GARUT – Barisan Kepemudaan Republik Indonesia (OKP BK-RI) secara resmi meminta Aparat Penegak Hukum (APH) untuk segera turun tangan melakukan investigasi mendalam terhadap kinerja PT PLN (Persero) Unit Pelaksana Pelayanan Pelanggan (UP3) Garut, khususnya Unit Layanan Pelanggan (ULP) Leles.
Desakan ini muncul setelah adanya dugaan pembiaran dan kelalaian prosedural yang berlarut-larut terkait keluhan masyarakat mengenai keberadaan gardu listrik di halaman rumah warga yang mengancam keselamatan dan kenyamanan selama belasan tahun.
5 Tahun Sengketa dan “Dinding” Rp72 Juta

Ketua OKP BK-RI DPD Provinsi Jawa Barat Rudy UGT, menyoroti ketidakadilan yang dialami oleh Risma Rismayanti, warga Jl. Rancasalak, Garut. Selama 5 (Lima) tahun, ia harus hidup dalam bayang-bayang gardu listrik yang berdiri di lahan pribadinya tanpa solusi konkret dari pihak PLN.
Ironisnya, permintaan pemindahan gardu tersebut sebelumnya sempat diwarnai isu biaya fantastis senilai Rp72 juta, sebuah angka yang dinilai tidak masuk akal bagi masyarakat kecil. Hal ini memicu dugaan adanya upaya menghambat hak konsumen melalui komersialisasi prosedur teknis.
Janji Kosong Pasca Transaksi: Di Mana Tanggung Jawab PLN?
Setelah kasus ini viral melalui kanal www.bkrinews.or.id dan Channel YouTube Konten 88, barulah pihak PLN memberikan respons administratif. Pada tanggal 1 Desember 2025, telah tercapai kesepakatan dengan rincian biaya resmi (PFK dan PPN) sebesar Rp5.194.313, yang telah dilunasi oleh pemohon dengan Nomor Register: 5329332002378.
Namun, hingga saat ini, meski transaksi telah dinyatakan berhasil dan sah secara hukum, pihak PLN Unit Leles belum juga melakukan tindakan fisik penggeseran gardu.
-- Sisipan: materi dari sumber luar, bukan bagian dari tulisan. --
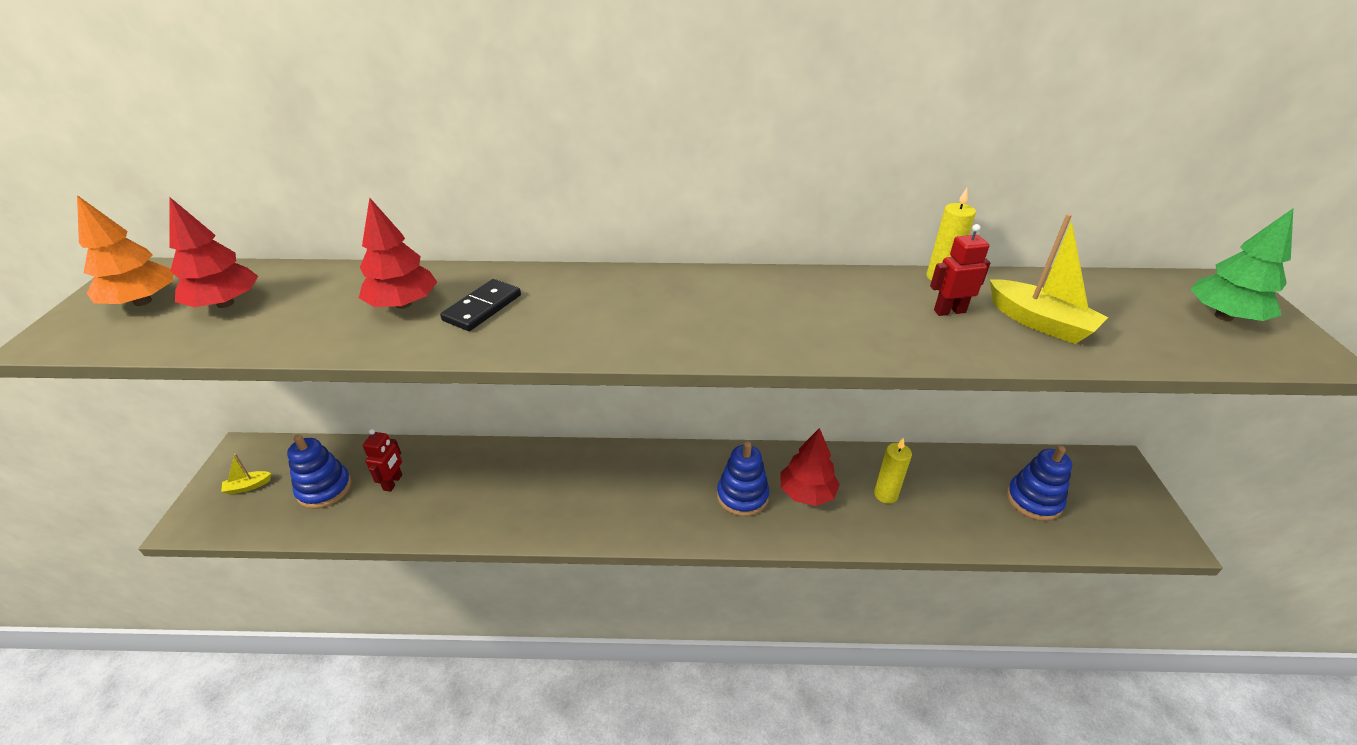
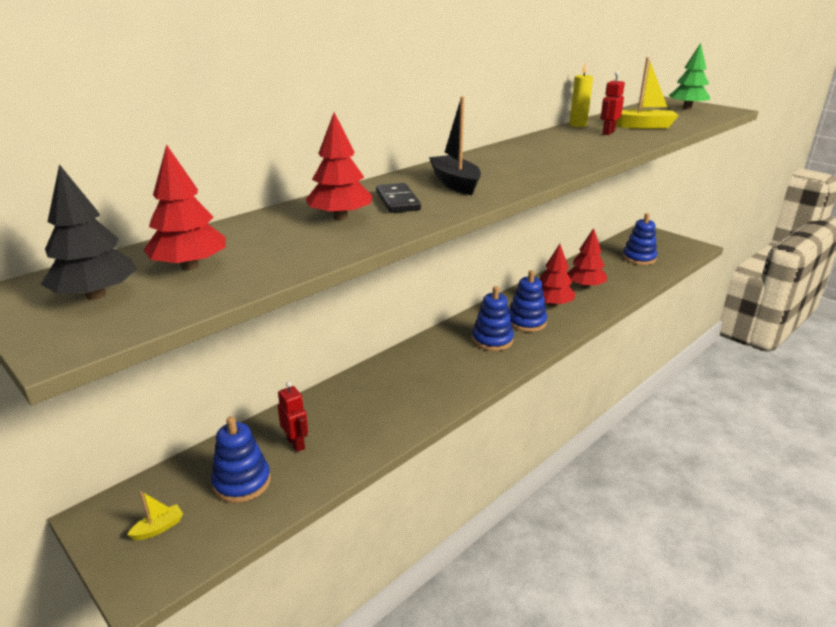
camera: 45 degrees left, 10 degrees down
(142, 301) = (96, 295): orange tree -> black tree
(248, 486) = (158, 528): yellow boat -> yellow boat turned 150 degrees counterclockwise
(579, 310) = (455, 183): none -> black boat
(676, 493) = (492, 340): none -> blue stacking toy
(885, 494) = (585, 286): yellow candle -> red tree

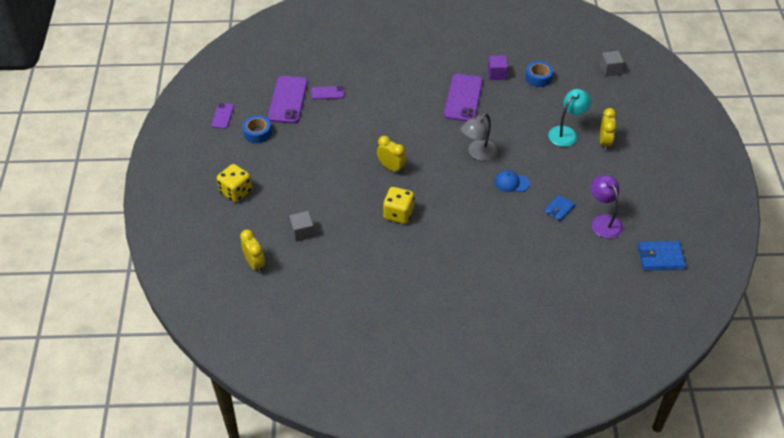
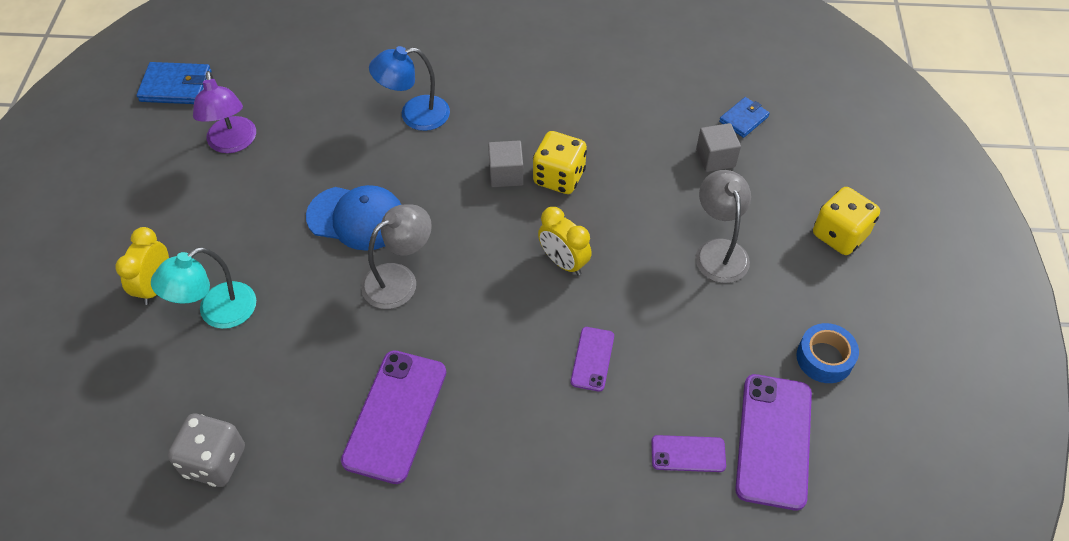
camera: 175 degrees left, 5 degrees up
(222, 116) = (906, 407): purple phone -> purple phone (592, 359)
(255, 264) = (783, 116): yellow clock -> none
(305, 179) = (719, 251): none -> grey lamp
(496, 248) = (414, 115): none -> blue lamp
(497, 74) = (303, 480): purple cube -> none
(511, 183) = (356, 218): blue cap -> blue cap, size x1.65
(538, 77) = (214, 461): blue tape -> grey dice
(559, 209) = (294, 167): blue wallet -> blue wallet (744, 119)
(610, 70) = (45, 472): grey cube -> grey cube (506, 174)

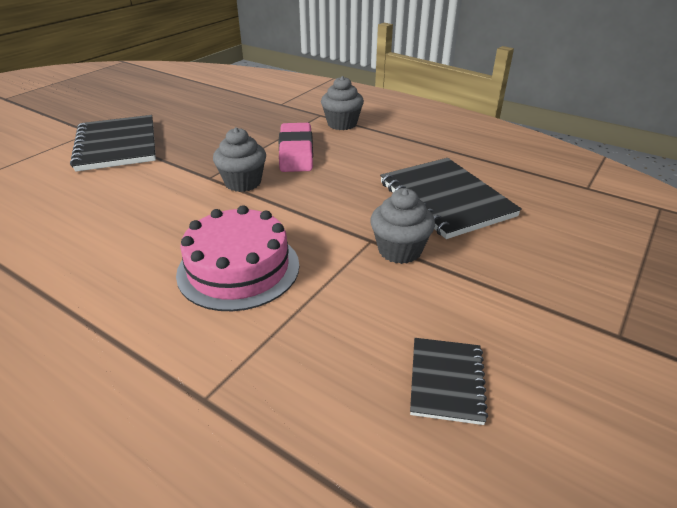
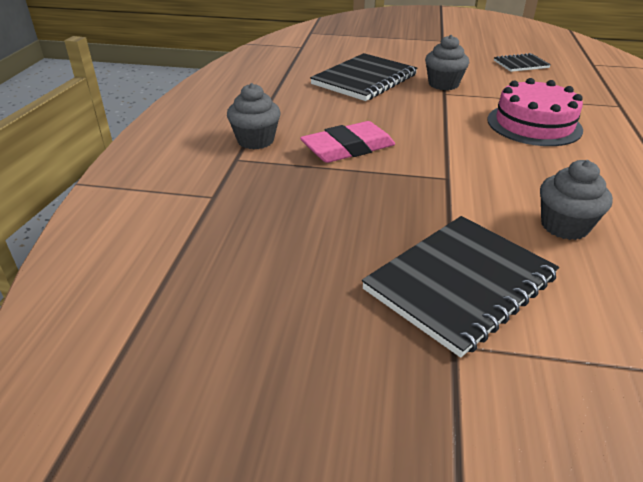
camera: 115 degrees left, 0 degrees up
(243, 183) = (434, 157): grey cupcake -> grey cupcake (564, 226)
”Uang sudah diterima, administrasi sudah selesai, tapi gardu tetap berdiri di sana. Ini bukan lagi soal teknis, tapi soal integritas pelayanan publik. Kami menduga ada unsur kesengajaan atau kelalaian yang terstruktur,” tegas Ketua OKP BK-RI dalam keterangannya.
Desakan Penyelidikan dan Penyidikan
OKP BK-RI menilai tindakan PLN ini telah melanggar asas kepatutan dan hak-hak konsumen sebagaimana diatur dalam UU No. 8 Tahun 1999 tentang Perlindungan Konsumen serta regulasi mengenai Standar Pelayanan Minimal (SPM) di sektor kelistrikan.
Poin-poin tuntutan BK-RI kepada APH:
- Investigasi Aliran Dana: Meminta APH memeriksa prosedur penetapan biaya awal Rp72 juta yang sempat muncul.
- Audit Kinerja: Mengusut alasan keterlambatan eksekusi lapangan pasca pembayaran resmi pada 1 Desember 2025.
- Sanksi Tegas: Jika ditemukan unsur pidana berupa kelalaian yang membahayakan nyawa orang lain (mengingat gardu berada di area hunian), maka harus ditingkatkan ke tahap penyidikan.
Ancaman Keamanan Penduduk
Keberadaan gardu listrik yang tidak sesuai standar penempatan pada lahan warga bukan hanya masalah estetika, melainkan ancaman keselamatan jiwa. OKP BK-RI menyatakan akan terus mengawal kasus ini hingga Gardu tersebut benar-benar digeser, demi tegaknya keadilan bagi masyarakat kecil yang selama ini “dipinggirkan” oleh birokrasi korporasi plat merah.